This post is week 5 of 8 in the 8 Weeks of Summer Blog Challenge for educators.
I've been doing the Hot Lunch Tray eight week challenge. Unlike other challenges, it does not require me to eat responsibly or beat myself up with ice water or plastic gerbils. I'm answering the questions as my old pre-retirement self. You can see what other folks are writing by checking out the #8WeeksofSummer hashtag. So here's this week's prompt:
What is your BHAG for next school year?
That's "Big Hairy Audacious Goal" for those of you haven't sat through professional development that pushes this kind of thing.
So I guess I have to address this one with a confession-- in thirty-nine years of teaching, I never set a BHAG. For that matter, I not sure I know anyone who did.
back to Rule 10: Shut up and do the work.
I always had goals. Any teacher who's worth their salt (or cod, or whatever you want to trade in)always has goals, because any decent teacher can tell you, right now, the list of things that she knows she needs to get better at. There's never enough time, and while we refine and refine our game, it's never perfected. So teachers have projects, all the time. Get faster at assessing papers. Reconfigure the room. Rebuild the reading list. Incorporate ideas from that book/video/presentation that set my brain on fire. Come up with a better approach for that unit I can never quite sell.
Are any of those goals hairy and audacious? I don't know. I don't know how you would upscale them. But-- and I guess this is also where BHAG rubs me the wrong way-- what is wrong with setting a goal of substantially improving your classroom practice? It may not be stunningly dramatic, but it will certainly benefit the students, and you'll enjoy feeling like you've gotten a better handle on the job you love.
I mean, yes, do something. There is no surer sign that a teacher has started become a lousy teacher than a declaration, spoken or un-, that they have everything pretty well figured out and there's nothing they really need to work on.
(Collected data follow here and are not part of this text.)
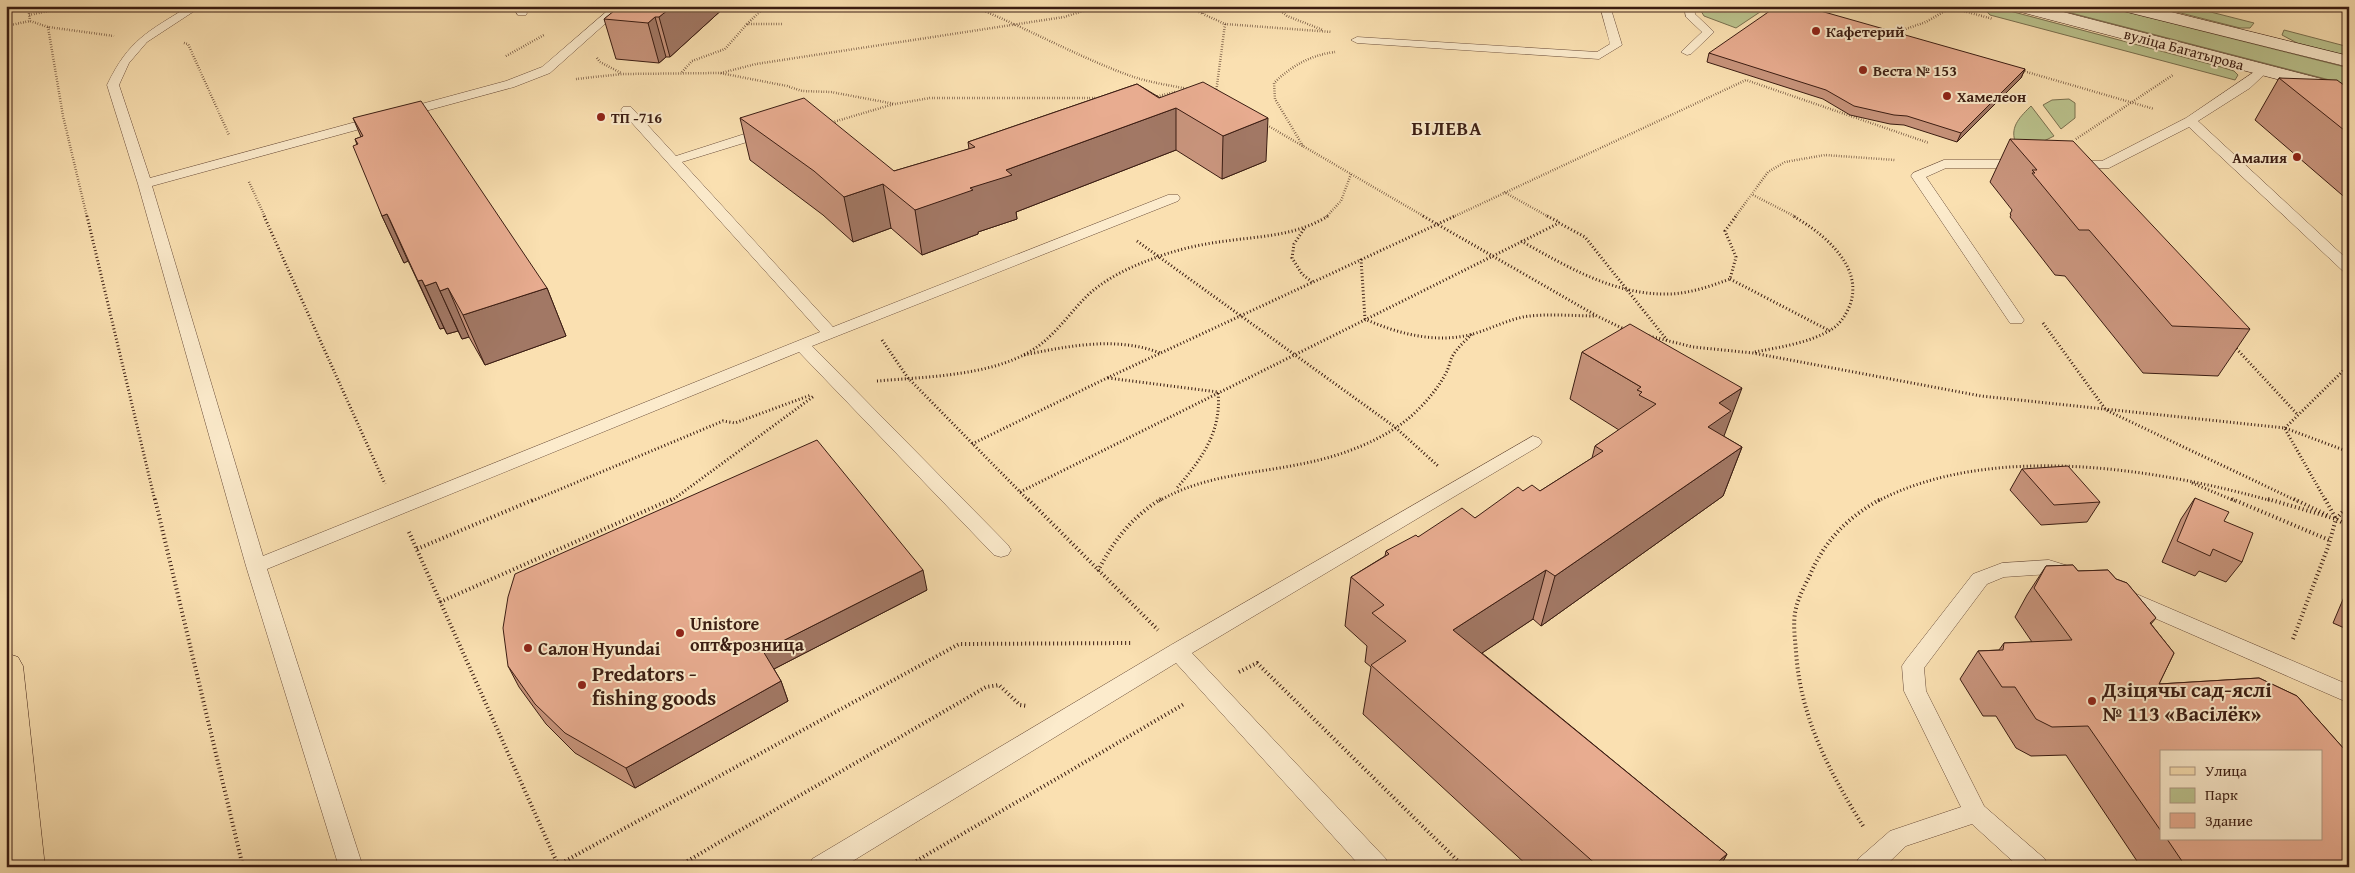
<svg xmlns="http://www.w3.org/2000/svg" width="2355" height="873" viewBox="0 0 2355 873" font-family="'Gentium Book Plus',serif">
<rect width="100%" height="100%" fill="#fae0b1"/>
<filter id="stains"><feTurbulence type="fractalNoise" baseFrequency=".004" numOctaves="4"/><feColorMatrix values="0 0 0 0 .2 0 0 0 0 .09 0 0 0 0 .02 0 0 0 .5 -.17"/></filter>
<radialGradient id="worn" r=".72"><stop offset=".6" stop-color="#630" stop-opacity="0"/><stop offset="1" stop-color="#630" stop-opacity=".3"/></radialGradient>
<g fill="#bbc38e" stroke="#7a7050">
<polygon points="1698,6 1758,6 1766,8 1736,28 1704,16"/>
<polygon points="1982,6 1991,6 2221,67 2234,71 2238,75 2235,80 1990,15"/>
<polygon points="2044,6 2103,6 2349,68 2349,85"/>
<polygon points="2153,6 2187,6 2254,23 2250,28 2240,28"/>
<polygon points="2284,30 2349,47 2349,56 2297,43 2282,35"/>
<polygon points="2069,99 2075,103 2075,118 2061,129 2043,105 2052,100"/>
<path d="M2031,106L2054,136L2040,143L2015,141C2010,126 2021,116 2031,106Z"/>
</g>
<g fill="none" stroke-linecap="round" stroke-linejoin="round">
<g stroke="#6a4d3a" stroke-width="1">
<g id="lane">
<path d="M189,6H202L147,42L129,63L119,85L150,178L374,117H382L384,120L382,123L152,186L263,556L820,332L623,113L621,110L623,107H631L676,156L763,128H773L774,131L773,134L682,162L833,327L1168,195H1178L1180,198L1178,201L812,346L1008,545L1011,550L1008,555L1001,557L994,555L799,352L267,569L363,867H339L246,566L138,184L107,85C129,39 148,32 189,6Z"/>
<polygon points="512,6 523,6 527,13 526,15 518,15"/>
<polygon points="613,6 625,6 550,73 514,87 407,116 399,116 397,113 399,110 506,81 542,67"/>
<polygon points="1600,6 1610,6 1622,45 1599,59 1357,43 1351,40 1357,37 1597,52 1610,44"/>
<polygon points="1684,6 1694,6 1695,14 1714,32 1691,54 1687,55 1681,52 1702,32 1686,17"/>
<polygon points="2263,66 2269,70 2250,88 2198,121 2349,261 2349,273 2344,272 2189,127 2109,168 2073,169 2066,165 2073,161 2102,161 2186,118"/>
<polygon points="1944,160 2022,160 2029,164 2022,168 1946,168 1926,177 2024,320 2022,323 2010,323 1911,176 1913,173"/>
<polygon points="1533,436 1539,438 1542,442 1539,446 1192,653 1386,859 1389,867 1361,867 1176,663 843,867 809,867 812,859 1171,645"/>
<polygon points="2049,560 2075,568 2078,573 2075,578 2068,580 2049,574 2004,577 1987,584 1924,668 1926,691 1984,806 2045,859 2048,867 2019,867 1972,824 1906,846 1884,867 1855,867 1858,859 1890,831 1961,807 1904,691 1902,666 1906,660 1973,574 2002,563"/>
<polygon points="2127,590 2349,685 2349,703 2120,603 2117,598 2120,593"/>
</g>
</g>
<g stroke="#3a1c12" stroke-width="1">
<g id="secondary">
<polygon points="2011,6 2040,6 2349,86 2349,98 2013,10"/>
<polygon points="2117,6 2147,6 2349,56 2349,67 2119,10"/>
</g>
</g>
<g stroke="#3a1c12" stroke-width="1">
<polygon id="primary" points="6,653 18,657 23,666 45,867 7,867"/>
</g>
<g stroke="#3a1c12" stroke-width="2.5" stroke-dasharray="0.5 2" stroke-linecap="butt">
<polyline points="28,6 30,21"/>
<path d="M972,6C1025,27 1074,55 1128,75C1147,82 1168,85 1188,89"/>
<polyline points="1188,6 1203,14"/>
<polyline points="1204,6 1203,14 1225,24 1216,93"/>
<polyline points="1275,6 1287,16 1323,30"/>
<polyline points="1945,6 1993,19"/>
<polyline points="29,15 73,6"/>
<polyline points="747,24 766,6"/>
<polyline points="1225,24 1332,32"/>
<polyline points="6,26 30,21 48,27 114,36"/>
<polyline points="48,27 63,116 87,217"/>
<polyline points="1894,33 1926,22 1950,8"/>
<polyline points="184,43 188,44 229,135"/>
<polyline points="506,56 544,35"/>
<polyline points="597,58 600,62 621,73"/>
<polyline points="2020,70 2154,109"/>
<polyline points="682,72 692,61 725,49 747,24 782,24"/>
<polyline points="721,73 756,64 1064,17 1099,6"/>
<polyline points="576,79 622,74 720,73 787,86 802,91 831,92 895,104 930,98 1099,98"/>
<polyline points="1155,97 1175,92"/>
<polyline points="830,123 894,104"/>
<polyline points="1265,124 1425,217"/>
<polyline points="2076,139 2173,75"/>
<path d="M1303,146L1275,99L1274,83C1291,66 1311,55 1335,52"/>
<polyline points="249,182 265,217"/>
<polyline points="1504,192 1549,217"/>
<polyline points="1753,195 1796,217"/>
<polyline points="1326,217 1341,201 1351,174"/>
<polyline points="1453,217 1746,80 1929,143"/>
<polyline points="1735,217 1768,172 1785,162 1825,155 1895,160"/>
</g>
<g stroke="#3a1c12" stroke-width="3" stroke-dasharray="1 2.5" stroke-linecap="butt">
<polyline points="87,216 155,501"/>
<polyline points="264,216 385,484"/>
<polyline points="1423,216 1597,316 1626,330"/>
<polyline points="1547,216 1559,222"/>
<polyline points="1304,229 1294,244 1292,258 1302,274 1312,282"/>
<polyline points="1137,241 1395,427 1438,466"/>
<path d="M1521,241C1568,267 1615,296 1671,294C1691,293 1711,286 1730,279L1736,257L1725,231L1736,216"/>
<path d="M1361,259L1365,319C1398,334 1437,344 1473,334C1490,329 1505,321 1523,317C1546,313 1573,316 1596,316"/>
<polyline points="1730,279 1830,331"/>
<polyline points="2043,323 2106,410 2297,501"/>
<polyline points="1649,336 1693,347 1753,353 1981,396 2285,428 2349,452"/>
<polyline points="882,340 908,378 1029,501"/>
<polyline points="2234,346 2298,415"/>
<path d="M1755,352C1780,347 1810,343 1832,329C1840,324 1846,315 1850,305C1864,266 1823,233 1793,216"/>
<path d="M1024,355C1068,346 1117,336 1160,353"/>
<path d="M1108,378L1218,392C1222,432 1201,460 1176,489"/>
<path d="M877,381C924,377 988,376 1029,352C1054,338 1069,313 1089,294C1107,278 1130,267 1152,259C1175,250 1201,244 1226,241C1261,236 1296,236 1328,216"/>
<polyline points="2285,428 2349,365"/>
<polyline points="2285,429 2326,501"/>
<polyline points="972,444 1107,378 1455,216"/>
<polyline points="2192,483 2235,501"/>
<polyline points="1020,492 1559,223 1585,237 1667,340"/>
<polyline points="532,501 723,421 735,423 811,395"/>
<polyline points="671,501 814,396"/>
<path d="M1159,501C1204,475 1252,474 1301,464C1338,457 1380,442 1409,418C1424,405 1438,389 1447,371C1449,367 1450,361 1452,357C1457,348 1465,341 1472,334"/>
<path d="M1878,501C1991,442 2155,468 2272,501"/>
</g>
<g stroke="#3a1c12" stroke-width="4" stroke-dasharray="1 3" stroke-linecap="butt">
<polyline points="155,499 243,867"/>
<polyline points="1028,499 1158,630"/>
<polyline points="2232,499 2329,540"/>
<polyline points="2268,499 2336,519 2349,526"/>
<polyline points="2294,499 2329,516"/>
<polyline points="2325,499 2336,519"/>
<polyline points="409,532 559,867"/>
<polyline points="417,549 535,499"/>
<path d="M1098,571C1113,541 1132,517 1161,499"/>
<polyline points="440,602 672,499"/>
<polyline points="2293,639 2328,547 2336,519 2349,505"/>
<polyline points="1239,672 1257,663 1464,867"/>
<path d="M1863,826C1829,771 1800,717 1796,651C1795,639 1793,626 1795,613C1797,600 1804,587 1810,575C1825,540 1848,517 1881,499"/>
<polyline points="558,865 959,644 1131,643"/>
<polyline points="677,867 986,687 999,685 1020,705 1027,706"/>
<polyline points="906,867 1184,704"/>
</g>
<use href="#lane" fill="#fcebcc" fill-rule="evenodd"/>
<use href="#secondary" fill="#fcebcc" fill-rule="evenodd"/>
<use href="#primary" fill="#fae0b1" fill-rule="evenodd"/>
</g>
<g fill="#c8947c" stroke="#3a1c12" fill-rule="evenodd">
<polygon points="615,6 726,6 670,57 666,57 659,63 616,59 604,19 616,10"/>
<polygon points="1709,53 2025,69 2021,78 1957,142 1904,125 1890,124 1850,115 1823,99 1707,62"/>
<polygon points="2279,78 2349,89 2349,201 2255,120"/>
<polygon points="1137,84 1266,161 1222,179 1176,150 1016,212 1017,219 978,232 978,234 922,255 891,228 853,242 823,215 750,160 740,118 894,171 969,149 968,142"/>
<polygon points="353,118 547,288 566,336 485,365 469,337 462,339 458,331 447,334 444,328 440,329 410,265 408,261 404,263 382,216 355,139 361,137"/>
<polygon points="2010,139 2250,329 2218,376 2143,373 2065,276 2055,275 2010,217 2011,215 2010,214 2012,210 1990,182"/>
<polygon points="1582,352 1742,447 1723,496 1541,626 1533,619 1482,653 1727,854 1720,867 1529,867 1363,714 1371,667 1365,662 1367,646 1345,626 1351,577 1385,556 1386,551 1418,537 1475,518 1523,491 1540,491 1592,458 1595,446 1619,430 1570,399"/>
<polygon points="2022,469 2100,502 2087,522 2041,525 2010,490"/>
<polygon points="2195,498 2224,521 2242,562 2226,582 2199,571 2195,576 2162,562 2181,519"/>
<path d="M2073,565L2078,571L2108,570L2116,579L2127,583L2156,618L2151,624L2174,653L2159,684L2259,678L2297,696L2344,749H2349V867H2141L2066,755L2031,756L2016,748L1996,716H1983L1960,679L1978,651L1999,650L2004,643L2032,642L2015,617L2027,595L2046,566ZM2161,752H2321V839H2161Z"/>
<polygon points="927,590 774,669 781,681 788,701 635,788 575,753 546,724 519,687 508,666"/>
<polygon points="2349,591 2349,630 2333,623 2344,597"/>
</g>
<g fill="#a27865" stroke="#3a1c12">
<polygon points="673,6 726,6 670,57 659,17"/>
<polygon points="655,17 666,57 659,63 648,23"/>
<polygon points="2025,69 2021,78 1957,142 1961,133"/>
<polygon points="1176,108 1176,150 1016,212 1017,219 978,232 978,234 922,255 915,210 970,188 1006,170"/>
<polygon points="1268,118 1266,161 1222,179 1223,136"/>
<polygon points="883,184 891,228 853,242 844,197"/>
<polygon points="387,214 408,261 404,263 382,216"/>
<polygon points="422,280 444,328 440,329 418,281"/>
<polygon points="436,282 458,331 447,334 425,286"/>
<polygon points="448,288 469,337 462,339 440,291"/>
<polygon points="547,288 566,336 485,365 463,315"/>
<polygon points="1742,388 1724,436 1721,438 1708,427 1719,403"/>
<polygon points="1742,447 1723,496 1541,626 1555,576"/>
<polygon points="923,570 927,590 770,671 763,651"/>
<polygon points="1546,570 1533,619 1443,679 1453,630"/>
<polygon points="781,681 788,701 635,788 626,768"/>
<polygon points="1727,854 1720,867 1712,867"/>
</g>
<g fill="#e8ac90" stroke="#3a1c12">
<polygon points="620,6 673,6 659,17 655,17 648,23 604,19"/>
<polygon points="1777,6 1803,6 2025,69 1961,133 1907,116 1894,115 1854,106 1826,90 1709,53"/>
<polygon points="2279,78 2337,80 2349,89 2349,134"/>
<polygon points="1203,82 1268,118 1223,136 1176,108 1006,170 1012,175 970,188 973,190 915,210 883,184 844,197 814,171 740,118 804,98 894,171 975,147 968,142 1137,84 1159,98"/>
<polygon points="421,101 547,288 463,315 448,288 440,291 436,282 425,286 422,280 418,281 390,220 387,214 382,216 353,146 358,144 355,139 363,136 353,118"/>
<polygon points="2010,139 2073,141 2250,329 2172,326 2089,230 2079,230 2032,173 2035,173 2032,170 2037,170"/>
<polygon points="1630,324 1742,388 1719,403 1731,411 1708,427 1742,447 1555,576 1546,570 1453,630 1727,854 1712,867 1599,867 1371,665 1406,641 1372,613 1384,605 1351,577 1389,554 1386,551 1416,535 1418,537 1462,508 1475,518 1518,487 1523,491 1532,485 1540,491 1603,451 1595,446 1656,404 1639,395 1642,392 1637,390 1641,387 1582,352"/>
<polygon points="817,440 923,570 763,651 781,681 626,768 565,733 535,704 508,666 503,628 508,597 515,574"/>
<polygon points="2068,466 2100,502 2054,505 2022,469"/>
<polygon points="2195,498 2229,512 2224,521 2253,533 2242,562 2213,549 2210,556 2177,541"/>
<polygon points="2073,565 2078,571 2108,570 2116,579 2127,583 2156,618 2150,623 2174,653 2159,684 2259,678 2297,696 2344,749 2349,749 2349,867 2186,867 2167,839 2321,839 2321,752 2161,752 2161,831 2088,726 2052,727 2036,719 2015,687 2002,687 1978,651 2003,650 2004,643 2072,640 2034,588 2046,566"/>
</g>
<g fill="#8f2418" stroke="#fcebcc" stroke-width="2">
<circle cx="1816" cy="31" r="5"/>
<circle cx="1863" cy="70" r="5"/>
<circle cx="1947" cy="96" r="5"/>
<circle cx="601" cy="117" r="5"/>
<circle cx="2297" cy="157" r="5"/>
<circle cx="680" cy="633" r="5"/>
<circle cx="528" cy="648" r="5"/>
<circle cx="582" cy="685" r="5"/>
<circle cx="2092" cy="701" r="5"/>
</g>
<g text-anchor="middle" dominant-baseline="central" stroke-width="4" stroke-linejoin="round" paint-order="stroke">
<g font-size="15" font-weight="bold" fill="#3a1c12" stroke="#fcebcc" text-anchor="start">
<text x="1826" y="31">Кафетерий</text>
<text x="1873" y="70">Веста № 153</text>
<text x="1957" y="96">Хамелеон</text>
<text x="611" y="117">ТП -716</text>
<text x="2287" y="157" text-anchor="end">Амалия</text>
</g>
<g font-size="15" fill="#3a1c12" stroke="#fcebcc">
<text transform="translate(2184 49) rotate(15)">вуліца Багатырова</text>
</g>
<g font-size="18" font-weight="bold" fill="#3a1c12" stroke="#fcebcc" text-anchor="start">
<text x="690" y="623">Unistore<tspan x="690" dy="21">опт&amp;розница</tspan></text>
<text x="538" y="648">Салон Hyundai</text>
</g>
<g font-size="19" font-weight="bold" letter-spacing="1" fill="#3a1c12" stroke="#fcebcc">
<text x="1447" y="128">БІЛЕВА</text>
</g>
<g font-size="21" font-weight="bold" fill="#3a1c12" stroke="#fcebcc" text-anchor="start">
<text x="592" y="673">Predators -<tspan x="592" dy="24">fishing goods</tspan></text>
<text x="2102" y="689">Дзіцячы сад-яслі<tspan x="2102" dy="24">№ 113 «Васілёк»</tspan></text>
</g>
</g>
<rect width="2355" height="873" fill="none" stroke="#fae0b1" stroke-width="25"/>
<rect x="8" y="8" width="2340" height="858" fill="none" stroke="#3a1c12" stroke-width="2.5"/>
<rect x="12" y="12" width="2330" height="848" fill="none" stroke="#3a1c12"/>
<rect x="2160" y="750" width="162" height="90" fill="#fcebcc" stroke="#ae9882"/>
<rect x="2170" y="767" width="25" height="8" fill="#fae0b1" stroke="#ae9882"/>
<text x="2205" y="776" font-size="15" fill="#3a1c12">Улица</text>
<rect x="2170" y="788" width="25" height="15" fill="#bbc38e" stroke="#ae9882"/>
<text x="2205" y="800" font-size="15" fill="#3a1c12">Парк</text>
<rect x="2170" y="813" width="25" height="15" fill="#e8ac90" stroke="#ae9882"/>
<text x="2205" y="826" font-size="15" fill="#3a1c12">Здание</text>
<rect width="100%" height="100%" filter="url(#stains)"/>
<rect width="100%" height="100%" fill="url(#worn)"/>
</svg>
Don't do nothing. And if you can't think of anything you need to work on, it may be that you are just done in the classroom. Spend your summer job hunting.
I also worry about the effect of setting a BHAG you don't reach (I once heard a presenter argue that a BHAG should seem unattainable). If you end up wasting energy, paying an opportunity cost, and feeling like you failed, well-- that doesn't seem helpful.
I don't want to be dismissive of those who have BHAGs. Maybe the big jolt or drama and adrenaline is just what you need, or maybe you feel the need to blast yourself out of a rut. That's fine. I may the kind of person who makes you bored, and you may be the kind of person who makes me tired. The world, and the students, needs all kinds. But BHAGs seem vaguely accusatory, like those Facebook posts from your friends at the top of Mount Kilimanjaro while all you've got is a picture of the mess you made trying to feed your toddlers avocados. "Audacious" is a word that wants to brag "I just had to take it further than ordinary mortals," and it hard to send that message without also sending the message that ordinary mortals are just not so great.
Maybe my BHAG was to keep improving professionally for 39 years, to better at juggling more balls and doing it more efficiently, to run the race as a really long marathon and not a sprint. Maybe it was to push my own personal envelope just one more notch each year. But I was never a superhero teacher and nobody ever came back in the fall breathlessly wondering what new mountain i had conquered since last May. And I was-- and am-- always okay with that.
So if you're working on your BHAG, good for you. And if you are just plugging away at the goal of doing your job better than you did before, I'm here to tell you that your goals don't have to be larger than life in order to be worthy of your time and effort. Set goals that help you grow and improve as a teacher and don't worry about whether they have hair on them.